HOSPITAL ADMISSION -DECISIONS
Try to answer the following question
1.Is there a medical need that can be fulfilled only by hospitalization?
2.Does the patient need oxygen therapy or cardiac monitoring?
3.Does the patient need intravenous therapy?
4.Whether the patient can be safely observed in outpatient setting?
The ability of the patient to pay for services is also sometimes inappropriately used in Ed disposal.
ED DISPOSAL
1.Admission to hospital Wards, I C U, OT etc
2.Observation
3.Referral to specialists
4.ED discharge –with advice or against medical advice.
Every patient seen at ED should be disposed for follow up care. The ED discharge should be with specific follow up instruction, which include specific mention of most serious potential complication of the patient condition. Example- A patient who is being discharged home with diagnosis of probable herniated L 4-5 inter vertebral disk should be instructed to return immediately if any bowel or bladder dysfunction develops.
Before discharging the patient from ED the following 2 Questions should be answered
1.Why did the patient come to the ED?
2.Have I made the patient feel better?
EPs are bound to relieve the Physical, Physiological and Psychological pain before ED disposal.
MEDICAL AND MEDICO LEGAL RECORDS
One should be able to ascertain from reading the chart that the more serious diagnosis were indeed considered.

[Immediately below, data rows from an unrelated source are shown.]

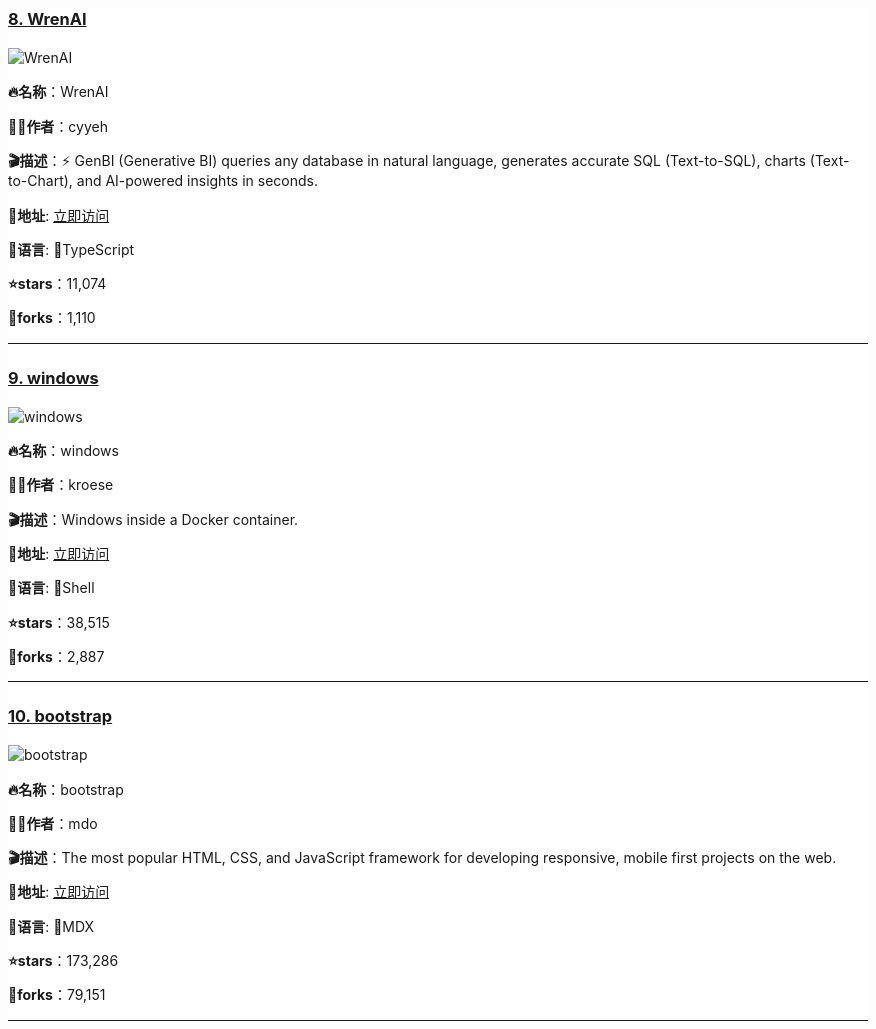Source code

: ### [8. WrenAI](https://github.com//Canner/WrenAI) 

![WrenAI](https://s0.wp.com/mshots/v1/https://github.com//Canner/WrenAI?w=600&h=450) 

**🔥名称**：WrenAI 

**🧑‍💻作者**：cyyeh 

**🎬描述**：⚡️ GenBI (Generative BI) queries any database in natural language, generates accurate SQL (Text-to-SQL), charts (Text-to-Chart), and AI-powered insights in seconds. 

**🔗地址**: [立即访问](https://github.com//Canner/WrenAI) 

**👀语言**: 🔺TypeScript 

**⭐stars**：11,074 

**📍forks**：1,110 

--- 

### [9. windows](https://github.com//dockur/windows) 

![windows](https://s0.wp.com/mshots/v1/https://github.com//dockur/windows?w=600&h=450) 

**🔥名称**：windows 

**🧑‍💻作者**：kroese 

**🎬描述**：Windows inside a Docker container. 

**🔗地址**: [立即访问](https://github.com//dockur/windows) 

**👀语言**: 🔺Shell 

**⭐stars**：38,515 

**📍forks**：2,887 

--- 

### [10. bootstrap](https://github.com//twbs/bootstrap) 

![bootstrap](https://s0.wp.com/mshots/v1/https://github.com//twbs/bootstrap?w=600&h=450) 

**🔥名称**：bootstrap 

**🧑‍💻作者**：mdo 

**🎬描述**：The most popular HTML, CSS, and JavaScript framework for developing responsive, mobile first projects on the web. 

**🔗地址**: [立即访问](https://github.com//twbs/bootstrap) 

**👀语言**: 🔺MDX 

**⭐stars**：173,286 

**📍forks**：79,151 

---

It also must contain appropriate follow up instructions.
Writing proper Medico legal Case records, Intimating Police, Issuing wound
certificates are the primary job of EPs
SIMILARITIES BETWEEN EMERGENCY MEDICINE
AND CRITICAL CARE
o Both deal with very sick and injured patients
o Both require personnel (doctors, nurse, assistants, etc) who are specifically trained in these respective specialties.

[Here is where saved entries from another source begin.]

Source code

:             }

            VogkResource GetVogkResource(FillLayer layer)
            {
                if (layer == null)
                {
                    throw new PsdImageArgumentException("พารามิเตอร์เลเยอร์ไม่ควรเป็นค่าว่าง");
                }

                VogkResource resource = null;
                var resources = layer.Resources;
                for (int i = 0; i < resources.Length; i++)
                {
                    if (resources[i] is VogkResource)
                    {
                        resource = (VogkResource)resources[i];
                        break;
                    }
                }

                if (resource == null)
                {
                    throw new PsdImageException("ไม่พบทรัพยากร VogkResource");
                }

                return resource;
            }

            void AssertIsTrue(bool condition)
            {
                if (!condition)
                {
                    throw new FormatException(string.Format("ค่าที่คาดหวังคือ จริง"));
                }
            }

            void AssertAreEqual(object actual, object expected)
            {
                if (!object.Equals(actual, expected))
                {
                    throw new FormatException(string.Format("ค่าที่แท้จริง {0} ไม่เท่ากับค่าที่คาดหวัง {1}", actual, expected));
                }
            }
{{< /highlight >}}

o Emergency Medicine personnel are not adequately trained for ICU work and ICU personnel are not skilled to function in an emergency department
o Procedural skills are the same for both specialties.
o Resuscitations and deaths are common in both specialties.
Emergency department
DIFFERENCES BETWEEN EMERGENCY MEDICINE AND
CRITICAL CARE EMERGENCY MEDICINE
EMERGENCY MEDICINE
o Emergency room
o Emergency Physicians -trained and qualified in the specialty of emergency medicine after MBBS graduation
o Pre hospital care is a part of EM
o Disaster management (major role)
o Patients are unlimited
o Short-term management
o Spectrum of patients and
Problem is vast
o Diagnosis is not required
for initiation of treatment
CRITICAL CARE
o Intensive care units
o Intensivists (qualified in critical care medicine after completion of post graduation in medicine, surgery or anesthesia)

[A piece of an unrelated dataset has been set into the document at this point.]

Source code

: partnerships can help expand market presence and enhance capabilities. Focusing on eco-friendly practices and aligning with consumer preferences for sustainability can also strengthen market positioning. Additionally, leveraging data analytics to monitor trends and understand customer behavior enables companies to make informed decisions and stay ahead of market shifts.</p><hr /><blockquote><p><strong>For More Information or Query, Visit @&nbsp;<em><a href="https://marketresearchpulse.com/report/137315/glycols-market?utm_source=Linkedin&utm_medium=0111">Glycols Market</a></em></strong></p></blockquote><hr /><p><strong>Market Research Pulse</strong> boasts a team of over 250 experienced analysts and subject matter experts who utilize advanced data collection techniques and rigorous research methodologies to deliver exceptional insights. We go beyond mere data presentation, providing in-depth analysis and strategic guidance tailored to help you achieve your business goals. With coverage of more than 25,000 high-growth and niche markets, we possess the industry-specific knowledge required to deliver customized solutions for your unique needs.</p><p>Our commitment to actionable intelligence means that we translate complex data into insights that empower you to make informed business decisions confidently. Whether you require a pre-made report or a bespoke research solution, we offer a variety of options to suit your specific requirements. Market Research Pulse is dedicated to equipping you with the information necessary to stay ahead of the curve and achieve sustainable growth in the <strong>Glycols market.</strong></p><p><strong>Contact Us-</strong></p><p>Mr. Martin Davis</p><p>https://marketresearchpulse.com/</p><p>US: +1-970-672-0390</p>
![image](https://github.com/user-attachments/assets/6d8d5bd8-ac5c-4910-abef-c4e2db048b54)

o Not much role in prehospital care
o Limited role in disaster management
o Patients limited by number of beds
o Long-term management
o Spectrum limited to the specialty of Intensive care Unit
(Eg. MICU, SICU)
o Diagnosis necessary and required for continuation of treatment
Job opportunities in EM
Presently EM is the most wanted specialty both inside and outside India with a lot of job opportunities and research scope with very good pay scale.